### Source records:
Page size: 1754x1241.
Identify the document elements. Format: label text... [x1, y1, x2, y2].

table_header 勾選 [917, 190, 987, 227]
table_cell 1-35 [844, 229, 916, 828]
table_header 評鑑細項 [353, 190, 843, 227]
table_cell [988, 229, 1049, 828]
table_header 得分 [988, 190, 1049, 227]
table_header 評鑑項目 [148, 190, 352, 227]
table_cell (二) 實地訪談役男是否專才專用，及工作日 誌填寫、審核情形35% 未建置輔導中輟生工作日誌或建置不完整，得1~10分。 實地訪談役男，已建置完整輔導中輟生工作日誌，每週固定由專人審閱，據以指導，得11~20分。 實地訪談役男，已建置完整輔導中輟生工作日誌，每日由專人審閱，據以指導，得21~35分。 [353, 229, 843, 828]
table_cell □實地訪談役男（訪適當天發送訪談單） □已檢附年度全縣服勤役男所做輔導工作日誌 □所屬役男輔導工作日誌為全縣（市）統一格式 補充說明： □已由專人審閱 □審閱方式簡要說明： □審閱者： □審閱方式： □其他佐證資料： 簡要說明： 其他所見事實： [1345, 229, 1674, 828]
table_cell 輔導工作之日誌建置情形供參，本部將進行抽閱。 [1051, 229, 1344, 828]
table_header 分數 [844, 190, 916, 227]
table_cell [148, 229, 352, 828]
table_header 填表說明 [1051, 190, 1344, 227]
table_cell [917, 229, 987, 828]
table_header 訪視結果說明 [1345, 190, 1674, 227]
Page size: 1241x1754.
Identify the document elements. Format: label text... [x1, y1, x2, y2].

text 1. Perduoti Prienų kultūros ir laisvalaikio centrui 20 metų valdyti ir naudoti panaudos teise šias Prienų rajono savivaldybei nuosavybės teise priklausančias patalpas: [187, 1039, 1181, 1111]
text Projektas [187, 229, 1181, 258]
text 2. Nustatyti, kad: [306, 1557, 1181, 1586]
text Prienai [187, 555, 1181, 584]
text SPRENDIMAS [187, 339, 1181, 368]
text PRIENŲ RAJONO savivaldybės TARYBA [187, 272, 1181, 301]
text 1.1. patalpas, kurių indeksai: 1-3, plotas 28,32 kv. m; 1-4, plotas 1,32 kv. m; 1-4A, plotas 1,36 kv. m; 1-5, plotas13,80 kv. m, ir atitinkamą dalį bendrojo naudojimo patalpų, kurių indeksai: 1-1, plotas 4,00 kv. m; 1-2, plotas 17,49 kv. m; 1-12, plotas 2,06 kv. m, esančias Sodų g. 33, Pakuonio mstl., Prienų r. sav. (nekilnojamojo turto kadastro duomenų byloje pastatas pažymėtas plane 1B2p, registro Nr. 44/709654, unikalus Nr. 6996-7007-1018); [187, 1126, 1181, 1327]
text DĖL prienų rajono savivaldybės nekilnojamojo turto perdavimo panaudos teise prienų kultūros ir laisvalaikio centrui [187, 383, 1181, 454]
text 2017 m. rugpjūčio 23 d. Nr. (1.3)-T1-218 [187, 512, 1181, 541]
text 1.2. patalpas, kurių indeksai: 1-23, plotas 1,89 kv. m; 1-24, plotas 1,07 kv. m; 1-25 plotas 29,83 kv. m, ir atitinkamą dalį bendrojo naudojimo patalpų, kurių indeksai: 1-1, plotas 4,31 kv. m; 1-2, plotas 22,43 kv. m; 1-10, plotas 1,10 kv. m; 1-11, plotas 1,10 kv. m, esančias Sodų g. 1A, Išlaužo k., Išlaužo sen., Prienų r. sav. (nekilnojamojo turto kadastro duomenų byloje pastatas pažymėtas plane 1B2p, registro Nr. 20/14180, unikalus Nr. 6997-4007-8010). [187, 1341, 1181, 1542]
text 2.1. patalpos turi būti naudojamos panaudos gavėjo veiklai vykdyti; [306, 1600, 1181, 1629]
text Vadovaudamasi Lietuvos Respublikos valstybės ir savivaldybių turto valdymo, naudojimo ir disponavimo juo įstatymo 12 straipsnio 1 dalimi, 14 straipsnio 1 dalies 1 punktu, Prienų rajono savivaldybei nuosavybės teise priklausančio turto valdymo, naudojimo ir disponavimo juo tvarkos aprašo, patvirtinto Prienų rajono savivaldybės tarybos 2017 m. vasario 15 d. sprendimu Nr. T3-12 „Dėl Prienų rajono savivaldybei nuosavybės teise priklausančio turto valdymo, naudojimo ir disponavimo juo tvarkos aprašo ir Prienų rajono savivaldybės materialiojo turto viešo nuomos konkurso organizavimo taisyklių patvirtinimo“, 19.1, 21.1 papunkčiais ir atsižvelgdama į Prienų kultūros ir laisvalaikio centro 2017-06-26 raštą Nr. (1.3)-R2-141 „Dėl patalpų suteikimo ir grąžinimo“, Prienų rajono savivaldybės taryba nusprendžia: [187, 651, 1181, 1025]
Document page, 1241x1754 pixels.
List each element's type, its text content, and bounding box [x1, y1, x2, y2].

### Description of the task:
Please swap every "table_cell" in the data above for "table_entry" and write all the lines out again with nothing else changed.

### Answer to this exercise:
Page size: 1754x1241.
Identify the document elements. Format: label text... [x1, y1, x2, y2].

table_header 勾選 [917, 190, 987, 227]
table_entry 1-35 [844, 229, 916, 828]
table_header 評鑑細項 [353, 190, 843, 227]
table_entry [988, 229, 1049, 828]
table_header 得分 [988, 190, 1049, 227]
table_header 評鑑項目 [148, 190, 352, 227]
table_entry (二) 實地訪談役男是否專才專用，及工作日 誌填寫、審核情形35% 未建置輔導中輟生工作日誌或建置不完整，得1~10分。 實地訪談役男，已建置完整輔導中輟生工作日誌，每週固定由專人審閱，據以指導，得11~20分。 實地訪談役男，已建置完整輔導中輟生工作日誌，每日由專人審閱，據以指導，得21~35分。 [353, 229, 843, 828]
table_entry □實地訪談役男（訪適當天發送訪談單） □已檢附年度全縣服勤役男所做輔導工作日誌 □所屬役男輔導工作日誌為全縣（市）統一格式 補充說明： □已由專人審閱 □審閱方式簡要說明： □審閱者： □審閱方式： □其他佐證資料： 簡要說明： 其他所見事實： [1345, 229, 1674, 828]
table_entry 輔導工作之日誌建置情形供參，本部將進行抽閱。 [1051, 229, 1344, 828]
table_header 分數 [844, 190, 916, 227]
table_entry [148, 229, 352, 828]
table_header 填表說明 [1051, 190, 1344, 227]
table_entry [917, 229, 987, 828]
table_header 訪視結果說明 [1345, 190, 1674, 227]
Page size: 1241x1754.
Identify the document elements. Format: label text... [x1, y1, x2, y2].

text 1. Perduoti Prienų kultūros ir laisvalaikio centrui 20 metų valdyti ir naudoti panaudos teise šias Prienų rajono savivaldybei nuosavybės teise priklausančias patalpas: [187, 1039, 1181, 1111]
text Projektas [187, 229, 1181, 258]
text 2. Nustatyti, kad: [306, 1557, 1181, 1586]
text Prienai [187, 555, 1181, 584]
text SPRENDIMAS [187, 339, 1181, 368]
text PRIENŲ RAJONO savivaldybės TARYBA [187, 272, 1181, 301]
text 1.1. patalpas, kurių indeksai: 1-3, plotas 28,32 kv. m; 1-4, plotas 1,32 kv. m; 1-4A, plotas 1,36 kv. m; 1-5, plotas13,80 kv. m, ir atitinkamą dalį bendrojo naudojimo patalpų, kurių indeksai: 1-1, plotas 4,00 kv. m; 1-2, plotas 17,49 kv. m; 1-12, plotas 2,06 kv. m, esančias Sodų g. 33, Pakuonio mstl., Prienų r. sav. (nekilnojamojo turto kadastro duomenų byloje pastatas pažymėtas plane 1B2p, registro Nr. 44/709654, unikalus Nr. 6996-7007-1018); [187, 1126, 1181, 1327]
text DĖL prienų rajono savivaldybės nekilnojamojo turto perdavimo panaudos teise prienų kultūros ir laisvalaikio centrui [187, 383, 1181, 454]
text 2017 m. rugpjūčio 23 d. Nr. (1.3)-T1-218 [187, 512, 1181, 541]
text 1.2. patalpas, kurių indeksai: 1-23, plotas 1,89 kv. m; 1-24, plotas 1,07 kv. m; 1-25 plotas 29,83 kv. m, ir atitinkamą dalį bendrojo naudojimo patalpų, kurių indeksai: 1-1, plotas 4,31 kv. m; 1-2, plotas 22,43 kv. m; 1-10, plotas 1,10 kv. m; 1-11, plotas 1,10 kv. m, esančias Sodų g. 1A, Išlaužo k., Išlaužo sen., Prienų r. sav. (nekilnojamojo turto kadastro duomenų byloje pastatas pažymėtas plane 1B2p, registro Nr. 20/14180, unikalus Nr. 6997-4007-8010). [187, 1341, 1181, 1542]
text 2.1. patalpos turi būti naudojamos panaudos gavėjo veiklai vykdyti; [306, 1600, 1181, 1629]
text Vadovaudamasi Lietuvos Respublikos valstybės ir savivaldybių turto valdymo, naudojimo ir disponavimo juo įstatymo 12 straipsnio 1 dalimi, 14 straipsnio 1 dalies 1 punktu, Prienų rajono savivaldybei nuosavybės teise priklausančio turto valdymo, naudojimo ir disponavimo juo tvarkos aprašo, patvirtinto Prienų rajono savivaldybės tarybos 2017 m. vasario 15 d. sprendimu Nr. T3-12 „Dėl Prienų rajono savivaldybei nuosavybės teise priklausančio turto valdymo, naudojimo ir disponavimo juo tvarkos aprašo ir Prienų rajono savivaldybės materialiojo turto viešo nuomos konkurso organizavimo taisyklių patvirtinimo“, 19.1, 21.1 papunkčiais ir atsižvelgdama į Prienų kultūros ir laisvalaikio centro 2017-06-26 raštą Nr. (1.3)-R2-141 „Dėl patalpų suteikimo ir grąžinimo“, Prienų rajono savivaldybės taryba nusprendžia: [187, 651, 1181, 1025]
Document page, 1241x1754 pixels.
List each element's type, its text content, and bounding box [x1, y1, x2, y2].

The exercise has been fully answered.